# Pics and video f rom Furnace creek 508 2012



## eychow (Jul 8, 2011)

Hello All

Just wanted to share my photo blog and video fom this year's FC 508:

Furnace Creek 508 2012 | Ride Chronicles

I was part of a 4x tandem realy team-it was a lot of FUN!

Nancy


----------



## robwh9 (Sep 2, 2004)

Congrats Nancy and team, and, as usual, I enjoyed your ride report and photos. 34 hours of desert riding doesn't seem so bad when it's split four ways. How fast was the Towne Pass descent?

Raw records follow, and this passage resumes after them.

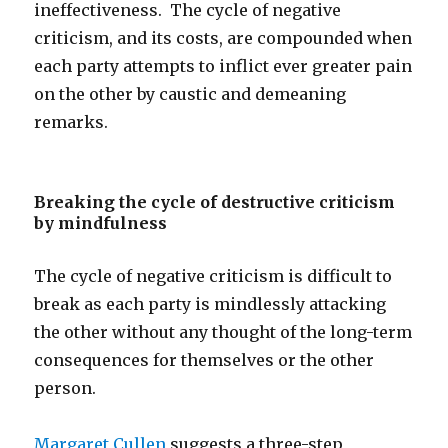
ineffectiveness. The cycle of negative
criticism, and its costs, are compounded when
each party attempts to inflict ever greater pain
on the other by caustic and demeaning
remarks.
Breaking the cycle of destructive criticism
by mindfulness
The cycle of negative criticism is difficult to
break as each party is mindlessly attacking
the other without any thought of the long-term
consequences for themselves or the other
person.
Margaret Cullen
suggests a three-step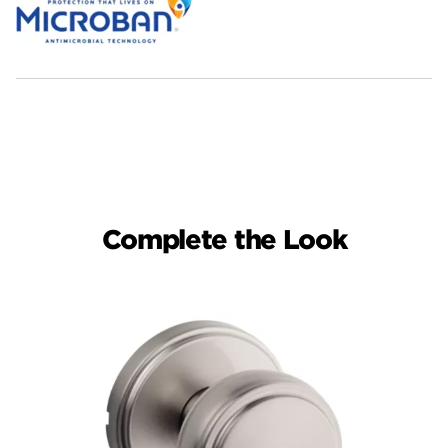
Complete the Look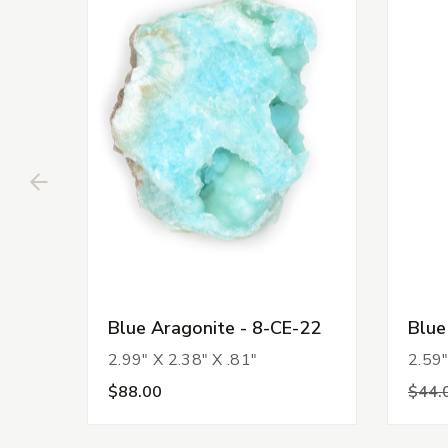
Blue Aragonite - 8-CE-22
Blue
2.99" X 2.38" X .81"
2.59"
$88.00
$44.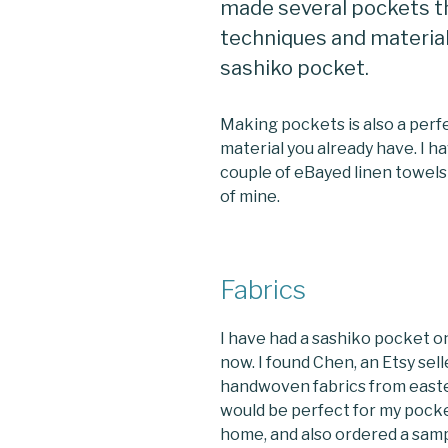
made several pockets th
techniques and materials
sashiko pocket.
Making pockets is also a perf
material you already have. I h
couple of eBayed linen towels
of mine.
Fabrics
I have had a sashiko pocket on 
now. I found Chen, an Etsy sel
handwoven fabrics from easter
would be perfect for my pocket
home, and also ordered a sampl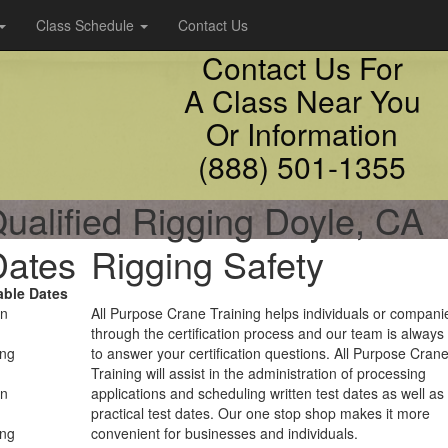
Class Schedule
Contact Us
Contact Us For
A Class Near You
Or Information
(888) 501-1355
ualified Rigging Doyle, CA
Dates
Rigging Safety
able Dates
on
All Purpose Crane Training helps individuals or compani
through the certification process and our team is always
ing
to answer your certification questions. All Purpose Cran
Training will assist in the administration of processing
on
applications and scheduling written test dates as well as
practical test dates. Our one stop shop makes it more
ing
convenient for businesses and individuals.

I liked your ride report of the Bass Lake Powerhouse double also, so I went and did it. It was fun, challenging, and well supported and the course was more scenic than I expected. A 508 fixie guy there said this year's 508 was the best ever. I'm not sure what he meant by that. Best weather perhaps?


----------



## eychow (Jul 8, 2011)

robwh9 said:


> Congrats Nancy and team, and, as usual, I enjoyed your ride report and photos. 34 hours of desert riding doesn't seem so bad when it's split four ways. How fast was the Towne Pass descent?
> 
> I liked your ride report of the Bass Lake Powerhouse double also, so I went and did it. It was fun, challenging, and well supported and the course was more scenic than I expected. A 508 fixie guy there said this year's 508 was the best ever. I'm not sure what he meant by that. Best weather perhaps?


Thanks! Doing the 508 as a relay team is very doable! The weather was perfect; temps wise and winds wise. we got mild winds on our run down to furnace creek. You can easily hit 50-60 mph on the Townes pass descent, but on that night, park rangers were out on patrol, the speed limit is 45 mph there.

glad to know you enjoyed the Bass Lake DC. I loved doing it last year. Congrats for finishing it! Those fixie guys are awesome! 

Nancy


----------